On April 23, the FDA Arthritis Advisory Committee recommended the approval of 2 mg baricitinib for treating adults with moderate to severe active rheumatoid arthritis (RA) who have had an inadequate response or intolerance to methotrexate.1 On the basis of safety and adequacy of risk-benefit profiles, the committee chose not to recommend approval of the treatment at a 4 mg dose.
Baricitinib is a once daily, oral JAK inhibitor. The FDA Arthritis Advisory Committee recommendation was based on four completed phase 3 studies involving a total of 3,492 patients. These studies evaluated RA signs and symptoms, physical function, joint damage progression and patient-reported outcomes. Recognized risks in RA patients were also evaluated, including gastrointestinal perforation, serious infection, major adverse cardiovascular events, malignancy, venous thromboembolism and laboratory function changes.
Baricitinib’s safety profile is based on 7,860 patient-years of exposure.
New Serious Adverse Reaction Identified with Lamotrigine Use
On April 25, the FDA issued a warning that lamotrigine (Lamictal), which is commonly used as an anti-epileptic treatment and for bipolar disorder, that it may cause the rare immune system reaction hemophagocytic lymphohistiocytosis (HLH).2 Patients with HLH most typically present with a persistent and high fever, usually greater than 101°F.
Healthcare professionals must be aware of how to recognize HLH to improve outcomes and decrease mortality. The diagnosis of HLH is often complicated due to its non-specific signs and symptoms, such as fever and rash. Additionally, HLH may be confused with other serious immune-related adverse reactions, such as drug reaction with eosinophilia and systemic symptoms (DRESS).
HLH can occur within days or weeks after beginning therapy. Patients who develop a fever or rash should be promptly evaluated.

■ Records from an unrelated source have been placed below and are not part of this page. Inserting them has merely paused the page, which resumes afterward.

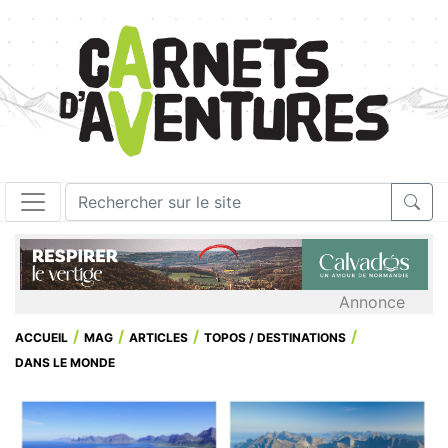
Annonce
ACCUEIL
MAG
ARTICLES
TOPOS / DESTINATIONS
DANS LE MONDE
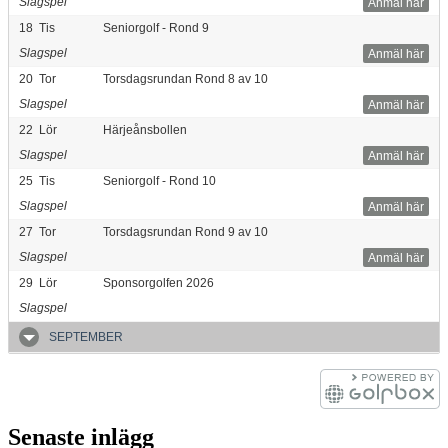
Slagspel
Anmäl här
18
Tis
Seniorgolf - Rond 9
Slagspel
Anmäl här
20
Tor
Torsdagsrundan Rond 8 av 10
Slagspel
Anmäl här
22
Lör
Härjeånsbollen
Slagspel
Anmäl här
25
Tis
Seniorgolf - Rond 10
Slagspel
Anmäl här
27
Tor
Torsdagsrundan Rond 9 av 10
Slagspel
Anmäl här
29
Lör
Sponsorgolfen 2026
Slagspel
SEPTEMBER
Senaste inlägg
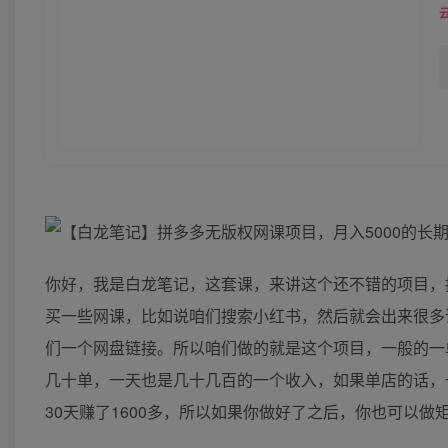
你好，我是白龙笔记，这套课，来讲这个还不错的项目，
买一些网课，比如说咱们搜索小红书，然后就会出来很多
们一个网盘链接。所以咱们做的就是这个项目，一般的一
几十单，一天也是几十几百的一个收入，如果单店的话，
30天赚了1600多，所以如果你做好了之后，你也可以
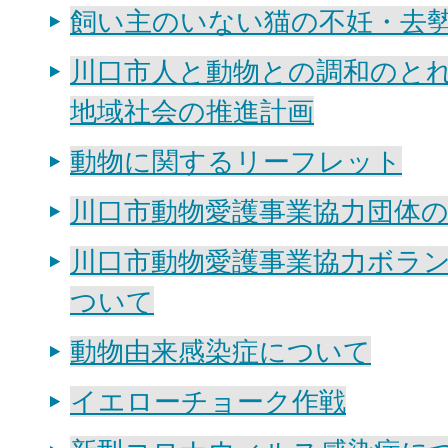
飼い主のいない猫の不妊・去
川口市人と動物との調和のと
地域社会の推進計画
動物に関するリーフレット
川口市動物愛護事業協力団体
川口市動物愛護事業協力ボラ
ついて
動物由来感染症について
イエローチョーク作戦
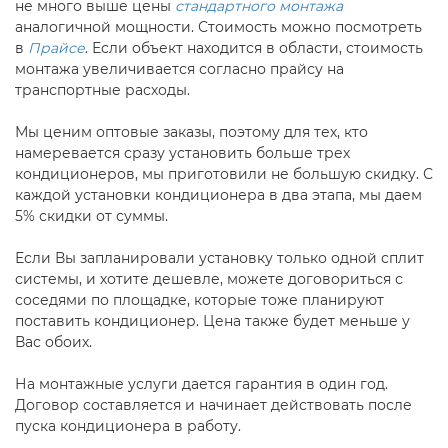
не много выше цены
стандартного монтажа
аналогичной мощности. Стоимость можно посмотреть
в
Прайсе
. Если объект находится в области, стоимость
монтажа увеличивается согласно прайсу на
транспортные расходы.
Мы ценим оптовые заказы, поэтому для тех, кто
намеревается сразу установить больше трех
кондиционеров, мы приготовили не большую скидку. С
каждой установки кондиционера в два этапа, мы даем
5% скидки от суммы.
Если Вы запланировали установку только одной сплит
системы, и хотите дешевле, можете договориться с
соседями по площадке, которые тоже планируют
поставить кондиционер. Цена также будет меньше у
Вас обоих.
На монтажные услуги дается гарантия в один год.
Договор составляется и начинает действовать после
пуска кондиционера в работу.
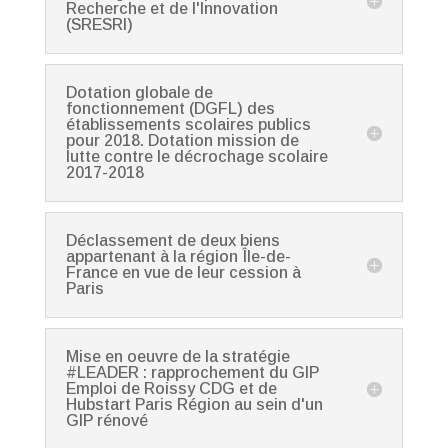
Recherche et de l'Innovation
(SRESRI)
Dotation globale de
fonctionnement (DGFL) des
établissements scolaires publics
pour 2018. Dotation mission de
lutte contre le décrochage scolaire
2017-2018
Déclassement de deux biens
appartenant à la région Île-de-
France en vue de leur cession à
Paris
Mise en oeuvre de la stratégie
#LEADER : rapprochement du GIP
Emploi de Roissy CDG et de
Hubstart Paris Région au sein d'un
GIP rénové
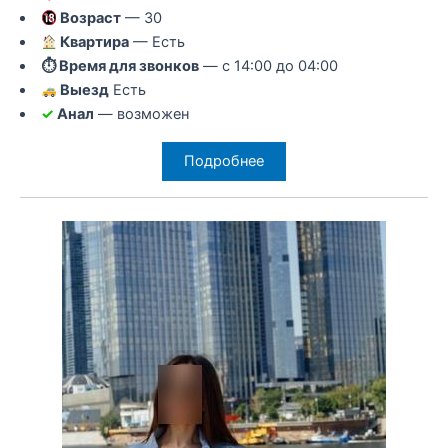
Возраст
— 30
Квартира
— Есть
⏱ Время для звонков
— с 14:00 до 04:00
Выезд
Есть
✓
Анал
— возможен
Подробнее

If HLH or another serious immune-related adverse reaction is suspected and another cause for the patient’s signs and symptoms cannot be identified, lamotrigine should be discontinued.
Patients should also be advised to seek immediate medical attention if they experience HLH symptoms during lamotrigine treatment. Patients or their caregivers should contact their healthcare provider(s) if they experience any HLH symptoms while receiving lamotrigine.
HLH signs and symptoms include unusual bleeding, fever, hepatosplenomegaly, skin or ocular jaundice, skin rashes and swollen lymph nodes. Patients may also experience nervous system problems, including seizures, ataxia, difficulty seeing and/or other visual disturbances. Having at least five of the following eight signs or symptoms is indicative of HLH: fever and rash; hepatosplenomegaly; cytopenias; elevated triglyceride levels or low fibrinogen levels; high blood ferritin levels; hemophagocytosis identified through bone marrow, spleen or lymph node biopsy; decreased or absent natural killer cell activity; elevated blood levels of CD25 showing prolonged immune cell activation.